There’s a good walkthrough, but it does look quite easy to do, and a simple blob is going to be a lot cheaper than a VM.

Comments closed

Event Sourcing And Kafka

Ben Stopford gives an architectural overview of how Apache Kafka can act as an event sourcing system:

At a high level, event sourcing is really just the observation that in an event driven architecture, the events are facts. So if you keep them around, you can use them as a datasource.

One subtlety comes from the way the events are modelled. They can be values: whole facts (an Order, in its entirety) or they can be a set of ‘deltas’ that must be re-combined (a whole Order message, followed by messages denoting just the state changes: “amount updated to $5”, “order cancelled” etc).

As an analogy, imagine you are building a version control system. When a user commits a file for the first time, you save it. Subsequent commits might only save the ‘delta’: just the lines that were added, changed or removed. Then, when the user performs a checkout, you open the version-0 file and apply all the deltas, to derive to the current state.

The alternate approach is to simply store the whole file, exactly as it was at the time it was changed. This makes pulling out a version quick and easy, but to compare different versions you would have to perform a ‘diff’.

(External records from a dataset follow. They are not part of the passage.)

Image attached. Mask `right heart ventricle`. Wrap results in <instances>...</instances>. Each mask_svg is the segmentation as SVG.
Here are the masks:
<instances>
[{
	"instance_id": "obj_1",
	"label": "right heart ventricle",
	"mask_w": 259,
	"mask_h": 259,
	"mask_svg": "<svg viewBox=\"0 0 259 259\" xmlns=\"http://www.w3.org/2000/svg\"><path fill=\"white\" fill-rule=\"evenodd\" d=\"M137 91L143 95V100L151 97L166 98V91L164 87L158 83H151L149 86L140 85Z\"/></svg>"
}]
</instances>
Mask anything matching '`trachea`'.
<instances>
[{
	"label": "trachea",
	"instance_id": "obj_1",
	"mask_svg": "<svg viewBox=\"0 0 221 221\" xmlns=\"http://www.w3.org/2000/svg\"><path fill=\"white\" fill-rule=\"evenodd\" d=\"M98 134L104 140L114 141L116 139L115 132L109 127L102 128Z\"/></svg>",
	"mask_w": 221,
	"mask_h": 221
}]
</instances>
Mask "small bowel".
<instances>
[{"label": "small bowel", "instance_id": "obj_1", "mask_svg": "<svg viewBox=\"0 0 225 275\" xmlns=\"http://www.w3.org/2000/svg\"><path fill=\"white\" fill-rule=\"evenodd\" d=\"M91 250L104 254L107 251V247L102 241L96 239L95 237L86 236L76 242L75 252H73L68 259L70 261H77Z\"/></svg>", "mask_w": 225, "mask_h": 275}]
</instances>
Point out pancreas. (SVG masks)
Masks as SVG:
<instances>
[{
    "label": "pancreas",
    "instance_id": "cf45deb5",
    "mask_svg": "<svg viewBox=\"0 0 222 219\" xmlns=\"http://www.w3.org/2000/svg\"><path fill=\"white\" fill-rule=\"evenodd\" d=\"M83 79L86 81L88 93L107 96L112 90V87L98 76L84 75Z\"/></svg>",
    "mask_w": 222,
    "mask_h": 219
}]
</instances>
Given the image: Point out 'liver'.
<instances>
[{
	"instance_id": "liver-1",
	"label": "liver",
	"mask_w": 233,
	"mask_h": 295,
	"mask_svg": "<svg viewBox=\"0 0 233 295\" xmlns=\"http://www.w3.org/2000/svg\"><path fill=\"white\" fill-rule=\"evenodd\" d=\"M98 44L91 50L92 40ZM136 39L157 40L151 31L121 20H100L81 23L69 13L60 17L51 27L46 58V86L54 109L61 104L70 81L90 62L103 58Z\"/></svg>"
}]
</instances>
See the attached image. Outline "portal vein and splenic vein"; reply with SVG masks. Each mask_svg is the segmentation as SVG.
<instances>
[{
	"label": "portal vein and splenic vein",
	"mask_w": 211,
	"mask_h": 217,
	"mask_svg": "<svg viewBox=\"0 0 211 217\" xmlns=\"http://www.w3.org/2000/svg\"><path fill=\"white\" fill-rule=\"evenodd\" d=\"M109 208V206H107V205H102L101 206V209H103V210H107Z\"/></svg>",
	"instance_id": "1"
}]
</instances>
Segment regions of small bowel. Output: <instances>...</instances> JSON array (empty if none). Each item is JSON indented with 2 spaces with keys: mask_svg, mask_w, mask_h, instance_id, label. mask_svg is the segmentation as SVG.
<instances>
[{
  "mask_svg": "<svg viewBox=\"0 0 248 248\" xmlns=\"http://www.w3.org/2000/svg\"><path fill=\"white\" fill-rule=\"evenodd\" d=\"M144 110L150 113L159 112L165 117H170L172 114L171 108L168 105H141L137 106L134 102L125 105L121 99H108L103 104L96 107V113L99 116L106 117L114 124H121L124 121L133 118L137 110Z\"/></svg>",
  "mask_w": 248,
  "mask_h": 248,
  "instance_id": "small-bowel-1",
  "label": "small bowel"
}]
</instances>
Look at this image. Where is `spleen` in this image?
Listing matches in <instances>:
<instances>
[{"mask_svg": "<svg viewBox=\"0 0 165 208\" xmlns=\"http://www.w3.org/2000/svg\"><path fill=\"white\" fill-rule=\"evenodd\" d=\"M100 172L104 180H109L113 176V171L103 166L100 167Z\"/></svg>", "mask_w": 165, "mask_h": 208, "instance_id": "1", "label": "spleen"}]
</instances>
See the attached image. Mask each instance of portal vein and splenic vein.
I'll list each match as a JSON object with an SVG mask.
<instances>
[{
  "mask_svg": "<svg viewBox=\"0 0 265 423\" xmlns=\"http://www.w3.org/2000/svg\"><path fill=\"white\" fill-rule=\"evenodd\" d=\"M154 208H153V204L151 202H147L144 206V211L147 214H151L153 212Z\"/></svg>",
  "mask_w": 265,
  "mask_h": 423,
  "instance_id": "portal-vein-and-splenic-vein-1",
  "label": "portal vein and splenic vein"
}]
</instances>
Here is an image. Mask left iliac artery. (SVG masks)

The series Ben has been working through is very helpful in wrapping your mind around what Kafka can do, and this post was no exception.

Comments closed

Parallel Processing In R

Chaitanya Sagar shows a few methods for parallelizing code in R:

Parallel programming may seem a complex process at first but the amount of time saved after executing tasks in parallel makes it worth the try. Functions such as lapply() and sapply() are great alternatives to time consuming looping functions while parallel, foreach and doParallel packages are great starting points to running tasks in parallel. These parallel processes are based on functions and are also modular. However, with great power comes a risk of code crashes. Hence it is necessary to be careful and be aware of ways to control memory usage and error handling. It is not necessary to parallelize every piece of code that you write. You can always write sequential code and decide to parallelize the parts which take significant amounts of time. This will help in further reducing out of memory instances and writing robust and fast codes. The use of parallel programing method is growing and many packages now have parallel implementations available. With this article. one can dive deep into the world of parallel programming and make full use of the vast memory and processing power to generate output quickly. The full code for this article is as follows.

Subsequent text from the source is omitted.